锂电池运输包装设计与跌落仿真分析

目的 文中以深圳市某科技公司新型动力锂离子电池为研究对象，为其设计缓冲运输包装。方法 结合相关测试标准运用仿真软件ANSYS Workbench对锂电池及其包装件进行跌落仿真分析，并结合跌落试验结果以验证仿真模型的可靠性。结果 裸机跌落时，外壳等效应力最大值为720.41 MPa，超过硬质铝合金的许用应力325 MPa，外壳将会发生破裂;电芯的等效应力最大值为363.4 MPa，超过铝的许用应力280 MPa，可导致电芯损毁;锂离子电池运输包装件跌落仿真结果显示，外壳、电芯、散热板、PCB板等各部件的最大等效应力值较裸机跌落时分别降低了73.66%、39.82%、38.65%、81.70%，且其等效应力的最大值均未超过对应材料的屈服强度。结论 综合变形云图及实验结果，采用EPP泡沫和BC瓦楞纸箱的锂离子电池运输包装结构具有较好的防护效果，能够满足抗冲击强度要求。

Transport Packaging Design and Drop Simulation Analysis of Lithium Battery

The work aims to take a new power lithium battery produced by a technology company in Shenzhen as the research object and design a buffer transport package for such battery. According to the relevant test standards, the simulation software ANSYS Workbench was used to simulate the surface drop of the lithium battery and its package.

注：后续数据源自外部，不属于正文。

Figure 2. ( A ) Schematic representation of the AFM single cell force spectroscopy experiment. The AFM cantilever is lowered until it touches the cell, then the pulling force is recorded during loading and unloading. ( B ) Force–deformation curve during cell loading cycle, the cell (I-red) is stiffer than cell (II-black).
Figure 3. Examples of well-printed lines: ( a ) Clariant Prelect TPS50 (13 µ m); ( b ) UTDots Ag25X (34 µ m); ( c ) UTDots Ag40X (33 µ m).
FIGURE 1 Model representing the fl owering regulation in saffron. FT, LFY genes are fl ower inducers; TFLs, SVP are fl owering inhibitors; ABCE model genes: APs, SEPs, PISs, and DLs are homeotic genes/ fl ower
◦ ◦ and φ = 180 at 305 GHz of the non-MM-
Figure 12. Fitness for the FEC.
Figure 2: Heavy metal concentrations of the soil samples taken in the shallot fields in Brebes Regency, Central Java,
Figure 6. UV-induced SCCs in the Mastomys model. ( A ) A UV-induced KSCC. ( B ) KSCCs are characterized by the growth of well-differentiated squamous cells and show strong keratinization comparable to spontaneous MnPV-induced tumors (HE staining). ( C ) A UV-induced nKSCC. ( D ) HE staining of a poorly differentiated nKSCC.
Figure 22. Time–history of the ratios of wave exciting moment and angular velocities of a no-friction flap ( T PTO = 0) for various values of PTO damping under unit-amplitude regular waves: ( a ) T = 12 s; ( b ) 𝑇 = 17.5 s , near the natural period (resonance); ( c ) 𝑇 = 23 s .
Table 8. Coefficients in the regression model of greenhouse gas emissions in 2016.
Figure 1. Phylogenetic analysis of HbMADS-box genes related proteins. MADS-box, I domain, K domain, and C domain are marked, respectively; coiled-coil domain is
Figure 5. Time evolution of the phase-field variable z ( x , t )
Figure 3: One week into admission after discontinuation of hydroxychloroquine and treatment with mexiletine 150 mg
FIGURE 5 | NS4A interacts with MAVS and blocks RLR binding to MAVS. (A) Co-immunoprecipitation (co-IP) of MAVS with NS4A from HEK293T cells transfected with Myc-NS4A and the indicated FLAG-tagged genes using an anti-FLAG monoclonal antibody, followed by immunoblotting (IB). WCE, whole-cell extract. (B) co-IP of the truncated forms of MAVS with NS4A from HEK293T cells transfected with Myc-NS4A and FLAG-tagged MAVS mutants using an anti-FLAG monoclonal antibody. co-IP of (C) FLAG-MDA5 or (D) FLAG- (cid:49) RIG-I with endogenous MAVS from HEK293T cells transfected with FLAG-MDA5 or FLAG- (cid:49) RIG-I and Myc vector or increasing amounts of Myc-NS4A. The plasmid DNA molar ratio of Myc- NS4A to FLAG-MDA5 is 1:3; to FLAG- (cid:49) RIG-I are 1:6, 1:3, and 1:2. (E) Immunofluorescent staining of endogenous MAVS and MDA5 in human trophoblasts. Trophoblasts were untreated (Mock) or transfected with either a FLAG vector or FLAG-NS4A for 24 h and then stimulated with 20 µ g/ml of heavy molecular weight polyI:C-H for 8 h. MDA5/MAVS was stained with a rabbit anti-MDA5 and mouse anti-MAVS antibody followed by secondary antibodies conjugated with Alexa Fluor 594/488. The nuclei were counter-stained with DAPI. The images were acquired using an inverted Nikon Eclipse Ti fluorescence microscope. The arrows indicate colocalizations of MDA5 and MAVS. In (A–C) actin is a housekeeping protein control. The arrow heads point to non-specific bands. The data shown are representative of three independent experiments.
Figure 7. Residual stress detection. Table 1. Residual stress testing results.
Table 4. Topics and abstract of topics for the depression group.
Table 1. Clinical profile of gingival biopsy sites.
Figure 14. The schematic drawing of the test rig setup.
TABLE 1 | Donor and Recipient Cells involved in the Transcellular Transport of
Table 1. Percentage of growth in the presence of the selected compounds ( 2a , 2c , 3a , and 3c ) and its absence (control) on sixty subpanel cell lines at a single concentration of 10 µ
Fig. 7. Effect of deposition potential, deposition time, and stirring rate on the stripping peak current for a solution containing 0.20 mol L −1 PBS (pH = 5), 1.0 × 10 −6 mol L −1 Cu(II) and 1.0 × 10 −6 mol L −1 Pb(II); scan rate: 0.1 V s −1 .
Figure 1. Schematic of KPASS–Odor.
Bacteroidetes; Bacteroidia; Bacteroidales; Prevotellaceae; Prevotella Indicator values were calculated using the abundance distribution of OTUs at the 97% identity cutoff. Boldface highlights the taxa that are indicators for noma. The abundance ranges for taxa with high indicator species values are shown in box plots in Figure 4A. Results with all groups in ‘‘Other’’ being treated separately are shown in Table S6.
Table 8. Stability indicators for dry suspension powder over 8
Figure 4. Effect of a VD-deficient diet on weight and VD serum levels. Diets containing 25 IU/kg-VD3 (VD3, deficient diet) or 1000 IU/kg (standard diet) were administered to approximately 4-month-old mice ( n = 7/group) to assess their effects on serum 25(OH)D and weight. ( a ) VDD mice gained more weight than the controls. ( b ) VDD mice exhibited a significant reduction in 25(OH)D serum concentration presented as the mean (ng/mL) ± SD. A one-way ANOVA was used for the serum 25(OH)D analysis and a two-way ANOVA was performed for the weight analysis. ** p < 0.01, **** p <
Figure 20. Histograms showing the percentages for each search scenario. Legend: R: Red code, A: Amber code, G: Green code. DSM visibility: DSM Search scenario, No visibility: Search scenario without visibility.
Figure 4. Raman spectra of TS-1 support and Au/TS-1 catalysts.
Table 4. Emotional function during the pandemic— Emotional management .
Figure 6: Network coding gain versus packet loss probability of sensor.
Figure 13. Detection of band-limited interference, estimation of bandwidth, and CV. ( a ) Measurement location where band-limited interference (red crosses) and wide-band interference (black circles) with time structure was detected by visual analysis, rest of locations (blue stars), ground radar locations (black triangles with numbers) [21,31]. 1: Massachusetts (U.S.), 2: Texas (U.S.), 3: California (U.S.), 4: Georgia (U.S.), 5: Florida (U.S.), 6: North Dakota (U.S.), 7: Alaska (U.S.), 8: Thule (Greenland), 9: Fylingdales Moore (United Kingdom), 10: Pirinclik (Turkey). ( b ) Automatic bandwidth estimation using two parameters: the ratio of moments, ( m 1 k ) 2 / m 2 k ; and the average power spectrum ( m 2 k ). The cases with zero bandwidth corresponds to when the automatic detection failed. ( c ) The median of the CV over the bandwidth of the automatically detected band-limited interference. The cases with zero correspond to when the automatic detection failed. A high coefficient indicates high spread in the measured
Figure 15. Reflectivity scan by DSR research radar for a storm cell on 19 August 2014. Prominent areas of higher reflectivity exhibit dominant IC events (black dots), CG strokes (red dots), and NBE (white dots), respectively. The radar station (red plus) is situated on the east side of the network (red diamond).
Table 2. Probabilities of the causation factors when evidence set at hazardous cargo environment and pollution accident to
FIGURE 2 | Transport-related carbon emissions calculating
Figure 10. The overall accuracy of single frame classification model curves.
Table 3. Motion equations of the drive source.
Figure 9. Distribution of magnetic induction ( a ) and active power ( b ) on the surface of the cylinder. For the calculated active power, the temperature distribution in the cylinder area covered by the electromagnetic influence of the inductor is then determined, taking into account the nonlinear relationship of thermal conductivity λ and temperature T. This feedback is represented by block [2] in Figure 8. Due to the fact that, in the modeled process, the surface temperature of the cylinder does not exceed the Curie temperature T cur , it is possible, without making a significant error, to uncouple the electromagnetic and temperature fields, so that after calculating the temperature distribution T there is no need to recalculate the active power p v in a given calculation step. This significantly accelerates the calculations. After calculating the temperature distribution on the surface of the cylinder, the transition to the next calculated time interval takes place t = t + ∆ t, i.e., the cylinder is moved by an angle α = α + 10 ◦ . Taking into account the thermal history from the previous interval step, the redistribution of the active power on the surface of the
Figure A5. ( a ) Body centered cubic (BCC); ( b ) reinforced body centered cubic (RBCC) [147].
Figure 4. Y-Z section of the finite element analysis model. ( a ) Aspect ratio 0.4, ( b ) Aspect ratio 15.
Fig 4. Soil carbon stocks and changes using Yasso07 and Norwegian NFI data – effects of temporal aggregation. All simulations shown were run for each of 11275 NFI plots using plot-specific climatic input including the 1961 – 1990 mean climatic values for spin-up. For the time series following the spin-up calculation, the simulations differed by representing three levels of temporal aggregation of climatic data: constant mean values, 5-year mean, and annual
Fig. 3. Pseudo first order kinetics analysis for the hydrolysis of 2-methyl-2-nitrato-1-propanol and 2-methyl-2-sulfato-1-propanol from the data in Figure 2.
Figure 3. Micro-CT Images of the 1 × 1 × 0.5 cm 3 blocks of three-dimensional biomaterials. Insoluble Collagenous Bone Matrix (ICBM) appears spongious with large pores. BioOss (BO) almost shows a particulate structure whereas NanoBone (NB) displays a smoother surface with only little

Then, combined with the drop test results, the reliability of simulation model was verified. When bare battery dropped, the maximum equivalent stress of the shell was 720.41 MPa, exceeding the allowable stress of hard aluminum alloy of 325 MPa, and the shell cracked. Besides, the maximum equivalent stress of the battery core was 363.4 MPa, exceeding the allowable stress of aluminum of 280 MPa and causing damage to the battery core. The drop simulation results of the lithium battery transport package proved that the maximum equivalent stress values of the shells, cells, heat sinks, PCB boards and other components were reduced by 73.66%, 39.82%, 38.65%, and 81.70%, respectively, compared with those values generated when bare battery dropped. The maximum equivalent stress did not exceed the yield strength of the corresponding material. Comprehensive deformation cloud diagram and experimental results show that the lithium battery transport packaging structure adopting EPP foam and BC corrugated boxes has a good protective effect and can meet the requirements of impact strength.